Film is a collaborative process. I'm happy that I was able to make a small contribution. It didn't go down so well with George at the time. He would have been a lot happier with the scripted line, which is 'I love you, too,' but I felt, and Kersh agreed, that there was the opportunity for a more character 'smelling' moment. So we shot that among other versions. We did shoot 'I love you, too,' but when Kersh presented his cut, he used the line 'I know.' George said, 'That's gonna get a laugh. That's not good.' Kersh and I both said, 'It could be a good laugh at that moment.'
I remember being at the test screening in San Francisco sitting next to George, Kershner on the other side, and he went into the screening predicting that this is going to be a bad laugh, but I think the audience convinced him it was not so bad. I take no ownership. If Kersh hadn't thought that it was a good idea, we wouldn't have shot it. It is a collaborative process, and I think what it speaks to more than anything else is that when you have the opportunity to make something and you care about what it is you're making, you try and you try and you try. You just don't settle. You try because you care about the product, and a little thing like that you end up investing in because you think it might make it better.
Star Wars saved Ford from hard labor
I'm sure you know this already, but Ford had already given up acting after American Graffiti. He kept in touch with George Lucas and Francis Ford Coppola as a carpenter. He was working on a portico for Coppola's office when Lucas was casting Star Wars.
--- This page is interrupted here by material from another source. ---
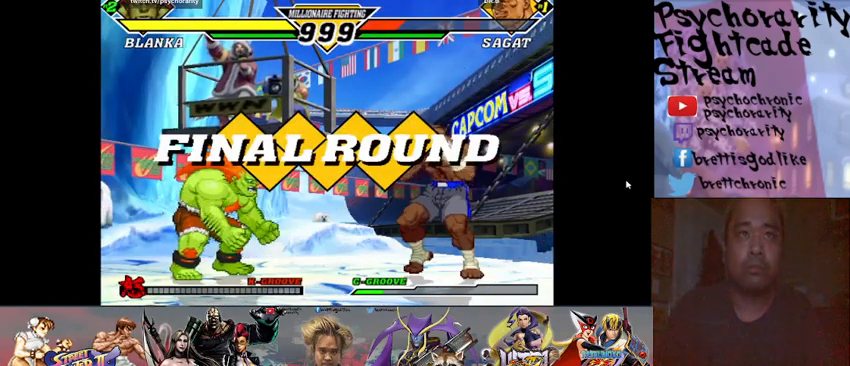
Gameplay with a controller (arcade stick); each line is a JSON object with the inputs held at the frame after it. "events" lists button and stick changes between this image and that frame as [ms after this image, input, new state], when the widget could be followed in between. Not read: L3 R3 left_stick other_buttons.
{"buttons": [], "events": [[33, "R1", "down"], [33, "SQUARE", "down"], [33, "TRIANGLE", "down"], [67, "R1", "up"], [67, "SQUARE", "up"], [67, "TRIANGLE", "up"], [133, "R1", "down"], [133, "SQUARE", "down"], [133, "TRIANGLE", "down"], [167, "R1", "up"], [200, "SQUARE", "up"], [200, "TRIANGLE", "up"], [267, "R1", "down"], [267, "SQUARE", "down"], [267, "TRIANGLE", "down"], [300, "R1", "up"], [300, "SQUARE", "up"], [300, "TRIANGLE", "up"], [367, "R1", "down"], [367, "SQUARE", "down"], [367, "TRIANGLE", "down"], [400, "R1", "up"], [400, "SQUARE", "up"], [400, "TRIANGLE", "up"]]}
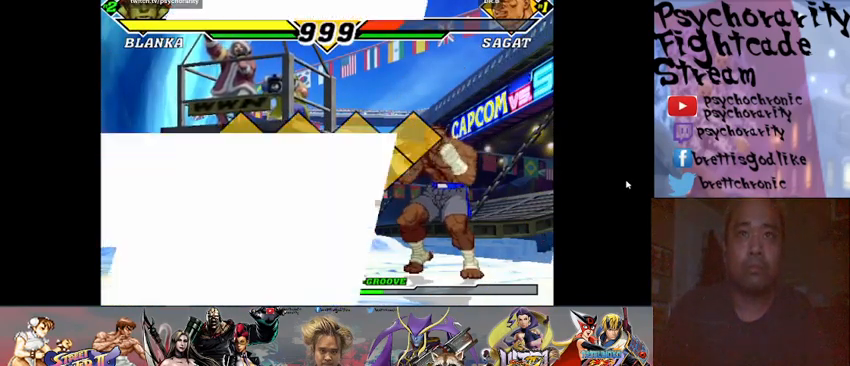
{"buttons": [], "events": []}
I worked at night because I didn't want a lot of people around while I was trying to do this work. I was working alone, and George came in with Richard Dreyfus for the first of the interviews for Star Wars. We said hello, chatted briefly, and then Fred Roos, who is George's casting director, asked me if I would do them the favor of reading with the prospective actors that they were testing for the part, with no real expectation that I might be involved. After I read with probably 300 actors, they asked me if I would want to play the part, and I said sure.
Why Harrison Ford wanted to kill Han Solo
I just thought that it would supply some emotional bottom, a grounding. George didn't agree, and so that did not happen.
Han Solo has finally outgrown Obi Wan Kenobi
I looked at Alec Guinness, who, at the time, I knew he was a wonderful actor but I thought he was an old man, an old wonderful actor. When I sat there [recently] and I was looking at him, I did the math. I figured out how old he was in Star Wars, and he was about six years younger than I am now. It gave me pause.
30 years and he still doesn't get it
I don't know that I understood it very well. I'm not sure I understand it yet, but I think the invention of it is obvious. Albeit 30 years old, the originality of it was very striking for the time. I think the mythology of it is what makes it work as much as anything else, and I think George tapped into some psychic vein which made the whole thing work. That plus John Williams' incredible music, it's the glue of the piece, I think. What I noticed tonight as much as anything else is the contribution that sound made. The THX system that George innovated was remarkable at that time and really went a long way to creating that kind of energy that the film has.